== WORK ORDER ==
The required output is a number: how many lines of the data below include the string "most".

== RECORDS SHOWN ==
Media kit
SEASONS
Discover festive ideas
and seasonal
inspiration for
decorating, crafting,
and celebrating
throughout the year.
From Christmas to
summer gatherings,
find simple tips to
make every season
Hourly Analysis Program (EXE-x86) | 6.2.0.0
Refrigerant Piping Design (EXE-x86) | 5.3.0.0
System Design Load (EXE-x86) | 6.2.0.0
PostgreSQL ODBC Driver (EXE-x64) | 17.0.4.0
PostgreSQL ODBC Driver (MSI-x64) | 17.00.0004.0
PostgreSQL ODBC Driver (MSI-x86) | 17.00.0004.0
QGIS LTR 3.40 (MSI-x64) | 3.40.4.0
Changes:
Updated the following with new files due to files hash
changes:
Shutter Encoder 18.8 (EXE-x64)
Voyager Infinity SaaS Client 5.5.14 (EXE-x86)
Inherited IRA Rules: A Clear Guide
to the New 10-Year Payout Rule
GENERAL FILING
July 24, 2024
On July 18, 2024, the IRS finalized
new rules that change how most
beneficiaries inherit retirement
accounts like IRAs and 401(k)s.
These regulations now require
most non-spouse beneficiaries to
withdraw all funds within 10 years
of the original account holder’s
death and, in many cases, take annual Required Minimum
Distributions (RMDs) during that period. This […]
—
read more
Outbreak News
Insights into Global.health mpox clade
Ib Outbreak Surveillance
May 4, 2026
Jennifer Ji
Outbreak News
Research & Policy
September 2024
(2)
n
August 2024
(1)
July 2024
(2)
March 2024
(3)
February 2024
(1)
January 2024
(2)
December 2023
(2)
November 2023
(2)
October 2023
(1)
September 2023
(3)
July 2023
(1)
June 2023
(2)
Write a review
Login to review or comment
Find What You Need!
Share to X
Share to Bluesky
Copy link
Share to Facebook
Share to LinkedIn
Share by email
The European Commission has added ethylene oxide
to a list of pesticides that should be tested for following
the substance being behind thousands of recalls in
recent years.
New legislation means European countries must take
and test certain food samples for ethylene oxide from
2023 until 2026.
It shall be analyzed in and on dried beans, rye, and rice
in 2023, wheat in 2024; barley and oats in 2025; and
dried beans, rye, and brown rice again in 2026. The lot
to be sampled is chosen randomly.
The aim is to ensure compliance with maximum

== ANSWER BELOW ==
2